Tuesday, September 21, 2021

Change

 
   It’s that time of year again when most people are considering the change from summer to fall.  The days are becoming shorter and you can begin to feel the body trying to adjust to the sun coming up later and sinking over the horizon sooner that it had been doing. 

     Most people look forward to this time when the air becomes crisp and there begins to be just a bit of a nip on the nose letting you know that probably soon you will be needing to get out the coats and winter boots and you should be looking forward to having to scrape ice from your car windshield and remove snow from your driveway.  Yet, there are some who would rather it stay warmer for a little longer and are not just yet ready to make these changes.  But the changes will come none the less.

     And it will be soon that the evitable controversy over the changing of the time clocks will once again become the topic of conversation.  Move it back --- move it forward --- leave it where it is!  It happens every time during those changing seasons.  That debate will probably never be brought to an end.  If ANY type of solution is reached it will not be agreeable by everyone and so the argument will continue.

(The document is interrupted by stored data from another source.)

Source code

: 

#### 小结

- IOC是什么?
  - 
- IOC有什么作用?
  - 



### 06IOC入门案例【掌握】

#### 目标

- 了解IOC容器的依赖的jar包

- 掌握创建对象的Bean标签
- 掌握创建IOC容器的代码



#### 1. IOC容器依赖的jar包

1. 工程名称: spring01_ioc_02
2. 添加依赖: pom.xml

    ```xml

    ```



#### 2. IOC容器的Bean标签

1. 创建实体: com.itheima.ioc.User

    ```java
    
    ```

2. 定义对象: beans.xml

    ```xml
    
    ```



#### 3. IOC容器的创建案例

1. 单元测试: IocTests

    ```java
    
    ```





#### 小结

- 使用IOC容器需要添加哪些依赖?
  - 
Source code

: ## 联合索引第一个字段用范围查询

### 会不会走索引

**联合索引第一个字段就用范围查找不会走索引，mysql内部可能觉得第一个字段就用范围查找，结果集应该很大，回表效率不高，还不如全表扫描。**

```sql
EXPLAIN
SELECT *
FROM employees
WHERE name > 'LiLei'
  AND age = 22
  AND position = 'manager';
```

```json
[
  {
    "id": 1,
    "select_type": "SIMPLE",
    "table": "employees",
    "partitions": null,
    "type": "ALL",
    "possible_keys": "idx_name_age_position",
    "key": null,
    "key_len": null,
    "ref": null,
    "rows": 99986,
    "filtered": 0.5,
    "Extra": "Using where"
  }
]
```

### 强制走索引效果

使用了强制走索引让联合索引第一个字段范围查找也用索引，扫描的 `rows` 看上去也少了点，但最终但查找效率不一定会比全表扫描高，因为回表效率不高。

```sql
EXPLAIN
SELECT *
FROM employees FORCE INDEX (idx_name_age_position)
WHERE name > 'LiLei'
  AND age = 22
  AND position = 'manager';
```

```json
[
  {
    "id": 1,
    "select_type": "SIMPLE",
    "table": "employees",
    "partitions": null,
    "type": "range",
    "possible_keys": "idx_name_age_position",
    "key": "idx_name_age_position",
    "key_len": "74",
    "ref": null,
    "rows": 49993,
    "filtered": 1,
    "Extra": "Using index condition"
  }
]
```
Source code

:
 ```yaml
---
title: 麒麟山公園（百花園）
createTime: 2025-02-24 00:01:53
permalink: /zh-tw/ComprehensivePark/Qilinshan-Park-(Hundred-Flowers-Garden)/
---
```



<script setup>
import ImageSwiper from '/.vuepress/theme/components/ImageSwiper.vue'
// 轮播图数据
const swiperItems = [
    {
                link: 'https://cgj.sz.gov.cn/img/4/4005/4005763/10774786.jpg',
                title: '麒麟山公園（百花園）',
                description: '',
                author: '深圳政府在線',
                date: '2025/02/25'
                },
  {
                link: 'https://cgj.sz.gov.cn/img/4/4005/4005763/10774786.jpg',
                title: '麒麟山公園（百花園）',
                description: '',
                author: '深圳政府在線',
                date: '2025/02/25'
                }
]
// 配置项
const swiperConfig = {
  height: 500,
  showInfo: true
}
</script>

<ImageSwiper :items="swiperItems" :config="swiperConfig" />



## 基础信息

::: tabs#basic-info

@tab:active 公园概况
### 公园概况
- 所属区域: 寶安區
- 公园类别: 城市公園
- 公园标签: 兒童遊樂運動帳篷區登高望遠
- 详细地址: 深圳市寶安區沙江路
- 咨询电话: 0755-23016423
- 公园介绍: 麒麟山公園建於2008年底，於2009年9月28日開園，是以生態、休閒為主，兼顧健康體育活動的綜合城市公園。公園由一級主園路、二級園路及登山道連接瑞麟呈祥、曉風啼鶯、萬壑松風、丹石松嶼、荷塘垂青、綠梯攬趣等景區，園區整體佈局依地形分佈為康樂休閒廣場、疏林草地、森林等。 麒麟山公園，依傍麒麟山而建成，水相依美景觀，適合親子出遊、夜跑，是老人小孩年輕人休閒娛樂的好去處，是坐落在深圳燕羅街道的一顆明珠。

     However, change is not limited to just the seasons.  People change too!  And often it is those changes that affect others the greatest.  I’m not going to try within the limited confines of this blog post to mention all the people and all the changes that have taken place.  Not even in more recent times, but I will mention one that perhaps is very well known and has been a controversy to many peoples lives for a long time --- Dr. Spock!

     Now, before your eyebrows go up in disbelief (well, perhaps, ONE eyebrow)!  I am not talking about the green-blooded alien from Vulcan from Star Trek.  That was Mr. Spock.  I’m talking about Doctor Benjamin Spock (American pediatrician) whose book Baby and Child Care (1946), one of the best-selling volumes in history, and his other publications tried to help mothers realize that they knew more than they thought they did.

     In the 1960s and early 1970s his books were criticized for propagating permissiveness and an expectation of instant gratification which allegedly led young people to join the “New Left” and “Anti-Vietnam War” movements, although he personally denied this.  However, many of the opinions that he advocated within the pages of his books during the decades of his life, he later recanted for a change in his viewpoint.

     And you can probably think of others who have done such similar things within their lives.  However, we must realize that if we base our values on solid unchangeable principles there should be no need to waiver back and forth, as it were, between different opinions.  The problem we often have is where are we going to look to find that source of principles that we can base our trust upon.  The other problem is that we are always going to wonder if we have found that solid source or is there going to be a need to change?  The problem there is the fact that we’re only human

QUOTE TO CONSIDER


THOUGHTFUL GEM

"Stop worrying about what you are

and concentrate on changing to what you can be!"